PASSAGE:
################

Also, you need to realize that even if you were able to get increased taxes on the wealthy at this point, that increase in tax equity would need to be accompanied by increased federal deficit spending to avoid economic contraction. Yes, it’s true that the multiplier from federal tax cuts for the wealthy and presumably for federal tax increases on them is only $.30 for each dollar involved. However, that $.30 is $.30 in lost economic activity per dollar taxed, and if we are to raise those taxes, then that loss in economic activity needs to be replaced through passing additional Government deficit spending, or tax cuts on non-wealthy people to increase the deficit.

Bernie and other progressives need to realize this, and never never advocate either tax increases in isolation, or tax increases in return for spending cuts. This last kind of deal is the worst of both worlds from the standpoint of lifting us out of the stagnation we are now experiencing because it destroys net financial assets in the private economy from two directions.

At a time when we now spend almost as much as the rest of the world combined on defense, we can afford to make judicious cuts in our military without compromising our military capabilities.

We certainly can “afford” to cut military spending. But, please, can we forget the meme about spending almost as much as the rest of the world combined?

First, that’s not relevant, because we should be planning our military programs based on real and specific threats, and not based on what the rest of the world is doing. Second, we don’t need to cut military spending out of economic need, because we have all the capability we need to create the money we need for it. Third, by all means cut it to the level appropriate to the real threats we face, but when we do, we also must replace that spending with equal or greater fiscal multiplier federal spending or tax cuts or credits for the middle class and the poor, else we will be hurting the economy by making these cuts. And fourth, very good replacements would be expanding Social Security benefits and expanding the food stamp program.

################

QUESTIONS ON THE MATERIAL:
- A) According to the passage on taxes and deficit spending, why would higher taxes on the wealthy have to come with additional deficit spending or tax cuts for non-wealthy people? Answer in one to three sentences.
- B) Translate this sentence from the passage on taxes and deficit spending into Spanish: "At a time when we now spend almost as much as the rest of the world combined on defense, we can afford to make judicious cuts in our military without compromising our military capabilities."

DATA FOR REVIEW:
################

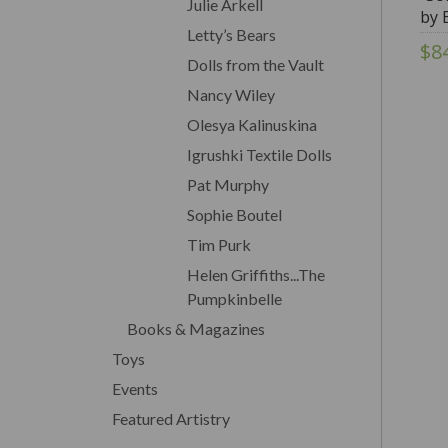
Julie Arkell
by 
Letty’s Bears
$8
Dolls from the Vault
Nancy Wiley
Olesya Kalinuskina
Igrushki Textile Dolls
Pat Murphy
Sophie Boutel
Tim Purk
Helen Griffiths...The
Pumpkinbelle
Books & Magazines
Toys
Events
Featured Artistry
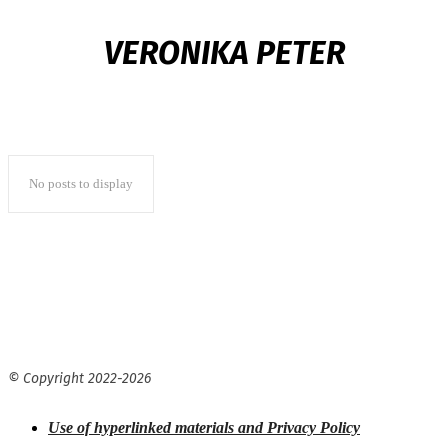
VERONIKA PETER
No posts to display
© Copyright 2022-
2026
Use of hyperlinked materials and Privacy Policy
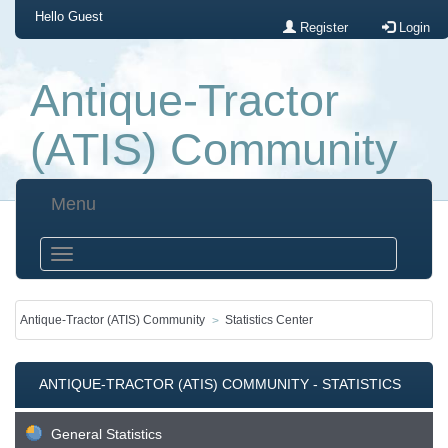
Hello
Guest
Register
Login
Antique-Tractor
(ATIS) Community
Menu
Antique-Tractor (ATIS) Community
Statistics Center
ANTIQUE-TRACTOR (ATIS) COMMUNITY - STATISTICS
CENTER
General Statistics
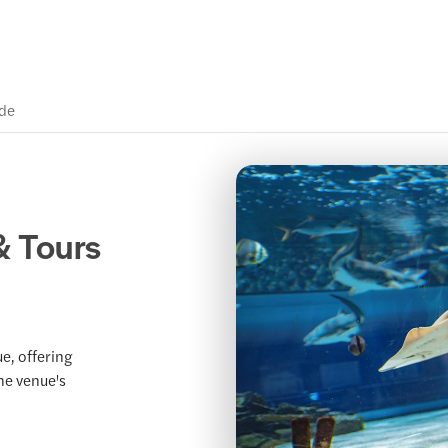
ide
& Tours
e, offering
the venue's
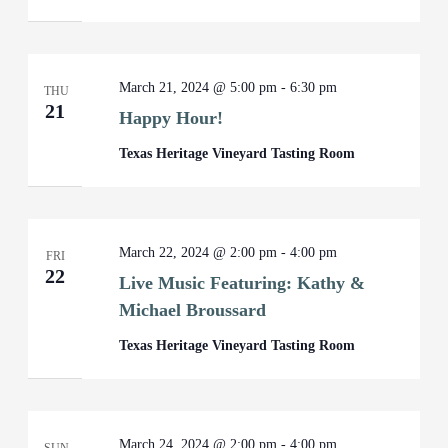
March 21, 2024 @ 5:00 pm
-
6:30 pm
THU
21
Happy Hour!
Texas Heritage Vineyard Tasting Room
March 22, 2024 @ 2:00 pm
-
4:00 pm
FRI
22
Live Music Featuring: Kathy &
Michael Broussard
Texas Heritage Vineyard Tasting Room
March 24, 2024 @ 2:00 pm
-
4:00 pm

################

YOUR RESPONSES:
- A) Each dollar taxed from the wealthy removes $.30 of economic activity, given the $.30 multiplier. That lost activity has to be replaced with additional deficit spending or with tax cuts for non-wealthy people. Otherwise the economy would contract.

- B) En un momento en que ahora gastamos en defensa casi tanto como el resto del mundo junto, podemos permitirnos hacer recortes juiciosos en nuestras fuerzas armadas sin comprometer nuestras capacidades militares.